The Platform (Spanish, with English subtitles, Netflix)

Starring Iván Massagué, Antonia San Juan, Zorion Eguileor, Emilio Buale Coka, Alexandra Masangkay

Directed by Galder Gaztelu-Urrutia

Rating: ** (2 stars)

Responses to this eerily prophetic powerful but perverse parable on a Corona-like crisis zone has either been damning or wah-wahing by shocked critics.
I’d rather go with the damning than the wah-wahing. Already sickened by the excesses of panic alarm and despair in our daily lives, it is horrific to see a futuristic horror film about the degenerative effect of war and sickness, to become a reality for civilization.

This one must be avoided at any cost because it brings no joy to our gloomy imprisoned existence. Additionally, this Spanish film vomits its venomous bile on a depraved civilization with graphic description of cannibalism and excretion, not in any particular order. Human beings are shown as survivalist degenerates. And when a bit of compassion grows between the hero and a woman who is tossed on the mobile dining table from floor to floor in vertical vileness, almost like an inedible dish that once was inviting, the compassion is soon smothered to death.

The setting is a vertical multi-storeyed one-room prison building where we meet the protagonist Goreng (Iván Massagué). Just why he is in prison is not of consequence. As he moves from level to level in pursuit of food and freedom (strictly in that order) Goreng encounters four very different co-prisoners who offer him glimpses into the sickening depths of deprivation that the survival instinct prods awake in man-kind (when pushed to the wall, there is nothing kind about man).

The most vicious of Goreng’s co-prisoners is Trimgasi, an aging sly bloke who ties up Goreng during his sleep with plans to feed on his flesh as food gets scarce.

Save your stomach-churning for later. There is plenty more here that can drive the more tender-hearted viewer into a state of emotional lockdown. At its heart this heartless modern horror fable is about the food feud. As the food table is conveyed from one floor of the prison to another the quantity dwindles drastically only because those on the top floors are eating way too much.

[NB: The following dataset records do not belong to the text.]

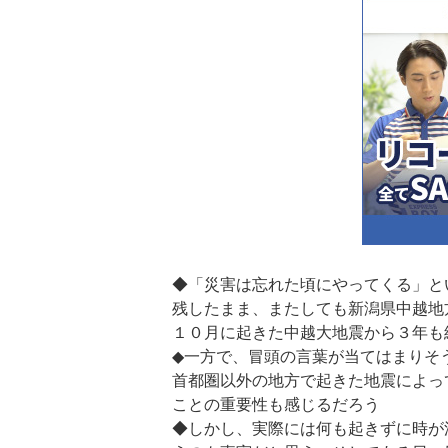
◆「災害は忘れた頃にやってくる」と
残したまま、またしても新潟県中越地
１０月に起きた中越大地震から３年も
◆一方で、冒頭の言葉が当てはまりそ
首都圏以外の地方で起きた地震によっ
ことの重要性も感じるだろう
◆しかし、実際には何も起きずに時が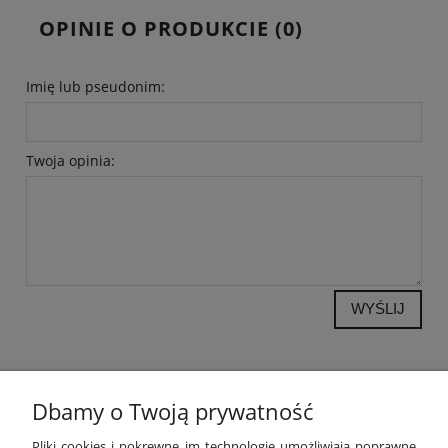
OPINIE O PRODUKCIE (0)
Imię lub pseudonim:
Twoja opinia:
WYŚLIJ
Dbamy o Twoją prywatność
POMOC
Pliki cookies i pokrewne im technologie umożliwiają poprawne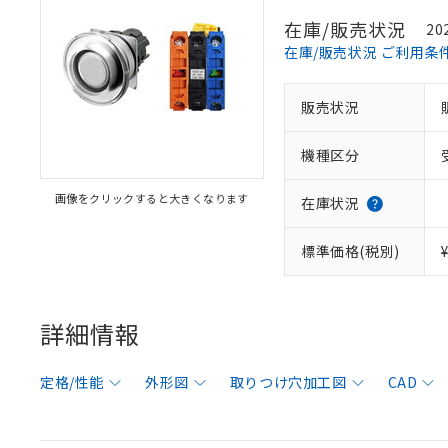
在庫/販売状況
20
在庫/販売状況 ご利用条
販売状況
機種区分
画像をクリックすると大きくなります
在庫状況
標準価格(税別)
詳細情報
定格/性能
外形図
取りつけ穴加工図
CAD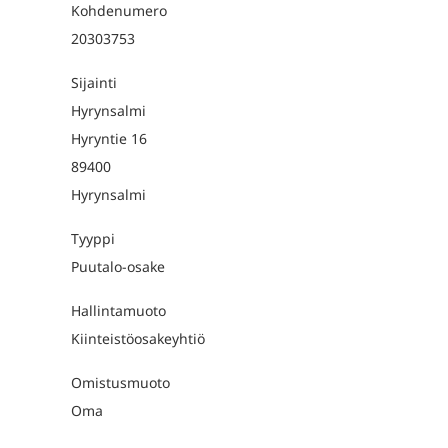
Kohdenumero
20303753
Sijainti
Hyrynsalmi
Hyryntie 16
89400
Hyrynsalmi
Tyyppi
Puutalo-osake
Hallintamuoto
Kiinteistöosakeyhtiö
Omistusmuoto
Oma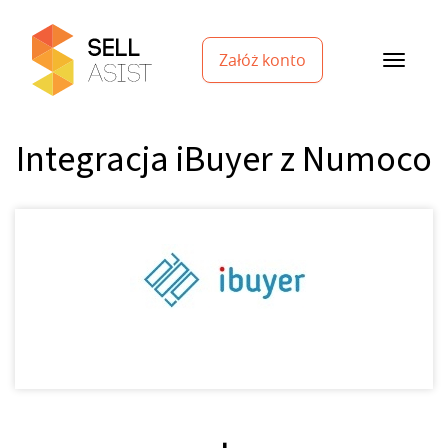
Załóż konto
Integracja iBuyer z Numoco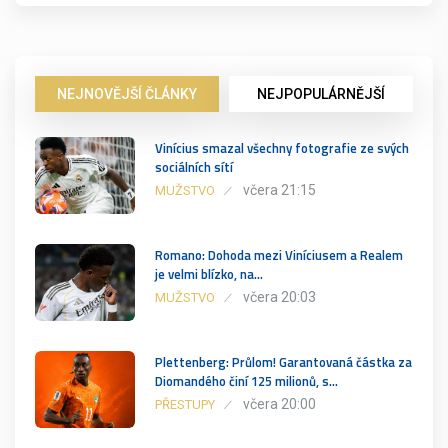
NEJNOVĚJŠÍ ČLÁNKY
NEJPOPULÁRNĚJŠÍ
Vinícius smazal všechny fotografie ze svých
sociálních sítí
včera 21:15
MUŽSTVO
Romano: Dohoda mezi Viníciusem a Realem
je velmi blízko, na…
včera 20:03
MUŽSTVO
Plettenberg: Průlom! Garantovaná částka za
Diomandého činí 125 milionů, s…
včera 20:00
PŘESTUPY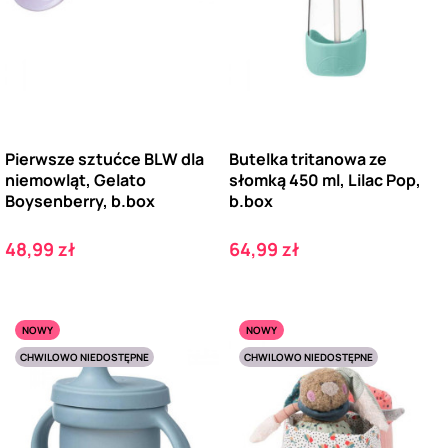
Pierwsze sztućce BLW dla
Butelka tritanowa ze
niemowląt, Gelato
słomką 450 ml, Lilac Pop,
Boysenberry, b.box
b.box
Cena
Cena
48,99 zł
64,99 zł
NOWY
NOWY
CHWILOWO NIEDOSTĘPNE
CHWILOWO NIEDOSTĘPNE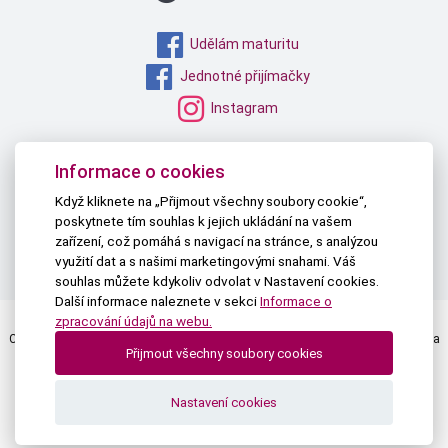
Udělám maturitu
Jednotné přijímačky
Instagram
MŠMT
Informace o cookies
NPI ČR
Když kliknete na „Přijmout všechny soubory cookie“,
poskytnete tím souhlas k jejich ukládání na vašem
TAU
zařízení, což pomáhá s navigací na stránce, s analýzou
PŘIHLÁŠKY NA STŘEDNÍ
využití dat a s našimi marketingovými snahami. Váš
souhlas můžete kdykoliv odvolat v Nastavení cookies.
Další informace naleznete v sekci
Informace o
zpracování údajů na webu.
Centrum pro zjišťování výsledků vzdělávání | © 2026 Všechna práva vyhrazena
Přijmout všechny soubory cookies
Textová verze
|
Mapa stránek
|
Prohlášení o přístupnosti
Nastavení cookies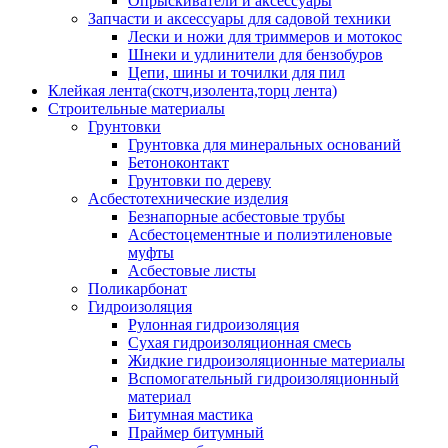
Опрыскиватели и аксессуары
Запчасти и аксессуары для садовой техники
Лески и ножи для триммеров и мотокос
Шнеки и удлинители для бензобуров
Цепи, шины и точилки для пил
Клейкая лента(скотч,изолента,торц лента)
Строительные материалы
Грунтовки
Грунтовка для минеральных оснований
Бетоноконтакт
Грунтовки по дереву
Асбестотехнические изделия
Безнапорные асбестовые трубы
Асбестоцементные и полиэтиленовые
муфты
Асбестовые листы
Поликарбонат
Гидроизоляция
Рулонная гидроизоляция
Сухая гидроизоляционная смесь
Жидкие гидроизоляционные материалы
Вспомогательный гидроизоляционный
материал
Битумная мастика
Праймер битумный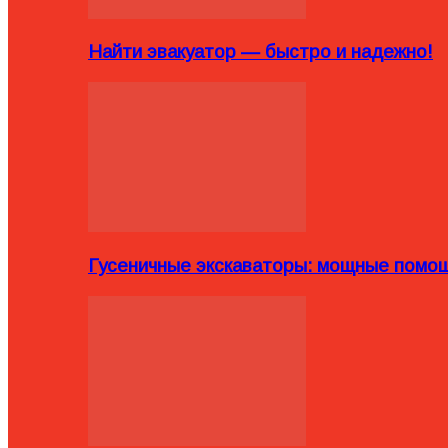
Найти эвакуатор — быстро и надежно!
Гусеничные экскаваторы: мощные помощ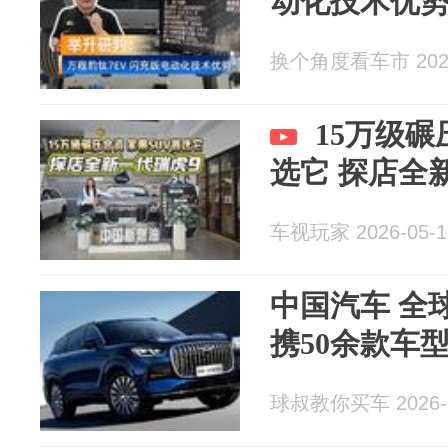
动化技术优
换个角度看车市 2026
15万级碾
选它 探店全
车视玩家 2026-05-1
中国汽车 全
携50余款车
球叔教你买车 2026-0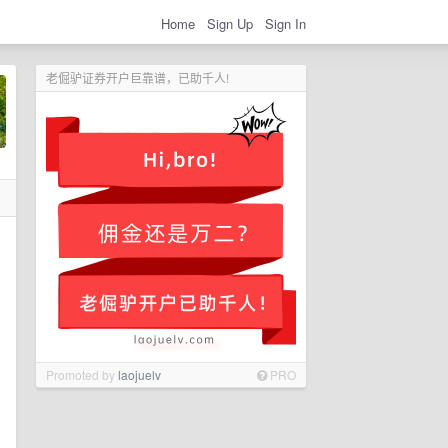
Home
Sign Up
Sign In
老倔驴证券开户巨靠谱，已助千人!
Promoted by
laojuelv
PRO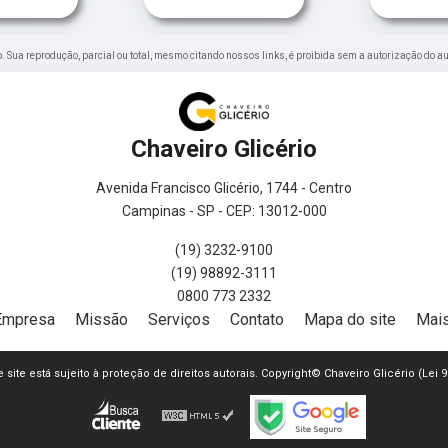
do. Sua reprodução, parcial ou total, mesmo citando nossos links, é proibida sem a autorização do au
Chaveiro Glicério
Avenida Francisco Glicério, 1744 - Centro
Campinas - SP - CEP: 13012-000
(19) 3232-9100
(19) 98892-3111
0800 773 2332
Empresa
Missão
Serviços
Contato
Mapa do site
Mais
e site está sujeito à proteção de direitos autorais. Copyright© Chaveiro Glicério (Lei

The metaphor on food hoarding during these times of enforced lockdowns is hammered in with a bludgeoning directness. There is very little tact and way too much gleeful gore and graphic turpitude in this uneven if somewhat intriguing drama of depravity, decimation, dread and death.

Do yourself a favour. Stay away from this unorthodox take on a nihilistic civilization eating into each other’s territory. Watch something happier. Like the PM Modi telling us how we can save ourselves.